Task input:
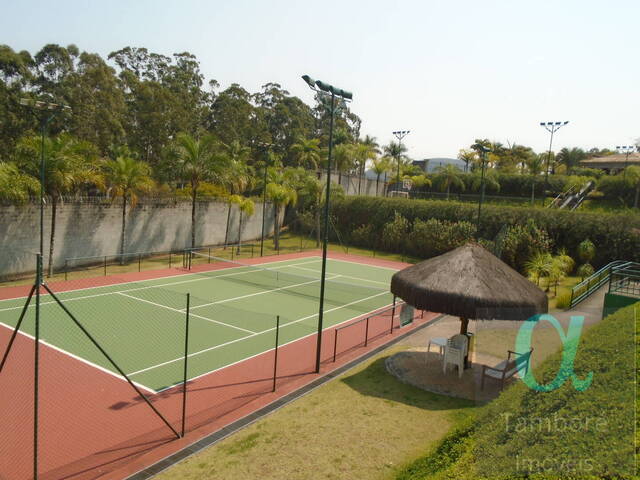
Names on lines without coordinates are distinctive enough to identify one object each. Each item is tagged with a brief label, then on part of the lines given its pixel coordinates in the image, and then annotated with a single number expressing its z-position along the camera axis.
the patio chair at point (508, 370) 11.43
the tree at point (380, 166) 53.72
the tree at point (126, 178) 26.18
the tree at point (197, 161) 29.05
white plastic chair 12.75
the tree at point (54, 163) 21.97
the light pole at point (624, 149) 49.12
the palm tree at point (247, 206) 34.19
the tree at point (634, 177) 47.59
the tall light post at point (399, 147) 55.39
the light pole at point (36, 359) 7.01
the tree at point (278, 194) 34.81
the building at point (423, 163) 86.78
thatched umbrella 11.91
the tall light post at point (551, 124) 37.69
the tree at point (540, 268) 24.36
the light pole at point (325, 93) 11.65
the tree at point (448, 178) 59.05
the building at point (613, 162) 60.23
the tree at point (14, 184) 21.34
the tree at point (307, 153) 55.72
...
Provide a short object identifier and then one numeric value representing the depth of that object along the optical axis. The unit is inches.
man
...
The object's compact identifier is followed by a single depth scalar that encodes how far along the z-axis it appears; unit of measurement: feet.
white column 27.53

What you will do: In the records above, find the line with "the light pole at point (624, 149) 49.12"; write out exactly that line and each one after it, stopping after the line with "the tree at point (278, 194) 34.81".

Result for this exercise:
the light pole at point (624, 149) 49.12
the palm tree at point (247, 206) 34.19
the tree at point (634, 177) 47.59
the tall light post at point (399, 147) 55.39
the light pole at point (36, 359) 7.01
the tree at point (278, 194) 34.81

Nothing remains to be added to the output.